Rendered images with their source text:

────────────────

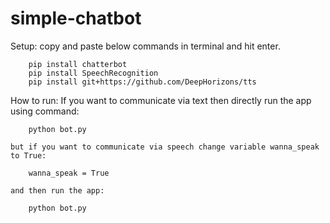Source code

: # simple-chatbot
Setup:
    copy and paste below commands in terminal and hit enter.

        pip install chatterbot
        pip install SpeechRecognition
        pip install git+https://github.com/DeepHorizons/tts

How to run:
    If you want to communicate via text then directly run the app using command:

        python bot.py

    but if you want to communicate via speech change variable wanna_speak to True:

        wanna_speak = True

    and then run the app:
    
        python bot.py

────────────────

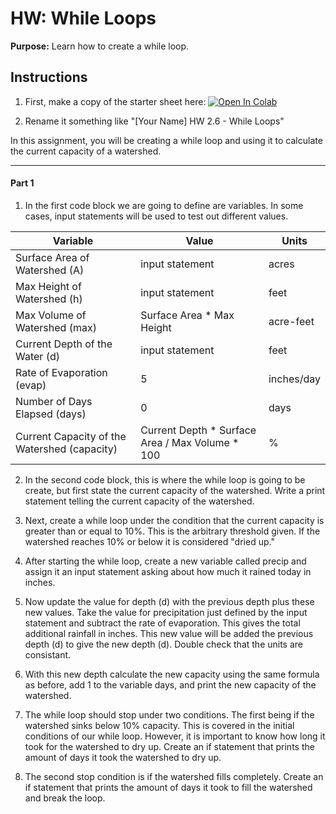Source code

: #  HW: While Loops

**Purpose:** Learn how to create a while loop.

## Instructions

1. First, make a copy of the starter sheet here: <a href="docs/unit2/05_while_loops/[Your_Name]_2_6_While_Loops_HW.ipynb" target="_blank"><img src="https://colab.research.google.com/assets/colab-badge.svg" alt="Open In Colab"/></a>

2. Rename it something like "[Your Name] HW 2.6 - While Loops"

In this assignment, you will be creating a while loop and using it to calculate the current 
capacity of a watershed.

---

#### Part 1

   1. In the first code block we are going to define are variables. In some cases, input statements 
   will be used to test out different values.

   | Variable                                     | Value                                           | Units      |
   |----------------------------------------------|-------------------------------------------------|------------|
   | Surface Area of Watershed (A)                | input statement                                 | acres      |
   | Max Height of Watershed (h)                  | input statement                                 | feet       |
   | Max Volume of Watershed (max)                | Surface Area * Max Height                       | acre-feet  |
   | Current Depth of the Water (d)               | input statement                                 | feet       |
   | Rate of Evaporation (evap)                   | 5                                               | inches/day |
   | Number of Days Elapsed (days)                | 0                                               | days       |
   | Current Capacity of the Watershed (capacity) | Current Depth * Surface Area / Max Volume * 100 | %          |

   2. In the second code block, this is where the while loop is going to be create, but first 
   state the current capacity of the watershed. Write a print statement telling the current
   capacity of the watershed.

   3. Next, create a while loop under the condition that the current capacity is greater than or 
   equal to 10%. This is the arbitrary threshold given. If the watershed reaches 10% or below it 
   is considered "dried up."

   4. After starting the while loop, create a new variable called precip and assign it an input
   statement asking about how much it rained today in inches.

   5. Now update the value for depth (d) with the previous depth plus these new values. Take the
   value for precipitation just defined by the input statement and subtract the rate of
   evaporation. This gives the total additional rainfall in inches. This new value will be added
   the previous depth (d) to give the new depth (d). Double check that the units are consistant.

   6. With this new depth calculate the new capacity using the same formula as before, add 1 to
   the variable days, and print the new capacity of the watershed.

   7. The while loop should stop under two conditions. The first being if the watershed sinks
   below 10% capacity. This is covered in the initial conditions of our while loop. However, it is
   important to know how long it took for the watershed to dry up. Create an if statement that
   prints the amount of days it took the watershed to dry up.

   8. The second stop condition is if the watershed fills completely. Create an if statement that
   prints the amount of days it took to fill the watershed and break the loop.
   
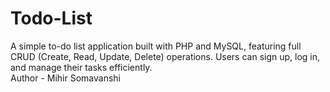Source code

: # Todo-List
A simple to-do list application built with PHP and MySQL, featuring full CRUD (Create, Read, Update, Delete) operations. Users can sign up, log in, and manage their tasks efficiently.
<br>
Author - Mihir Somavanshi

────────────────

**Exercise:**
In the part of the items that opens with the line containing "8. The second" and closes with the line containing "Author - Mihir Somavanshi", swap "watershed" for "reservoir" and change nothing else. Give back only those lines, leaving the pictures out.

**Output:**
   8. The second stop condition is if the reservoir fills completely. Create an if statement that
   prints the amount of days it took to fill the reservoir and break the loop.
   
Source code

: # Todo-List
A simple to-do list application built with PHP and MySQL, featuring full CRUD (Create, Read, Update, Delete) operations. Users can sign up, log in, and manage their tasks efficiently.
<br>
Author - Mihir Somavanshi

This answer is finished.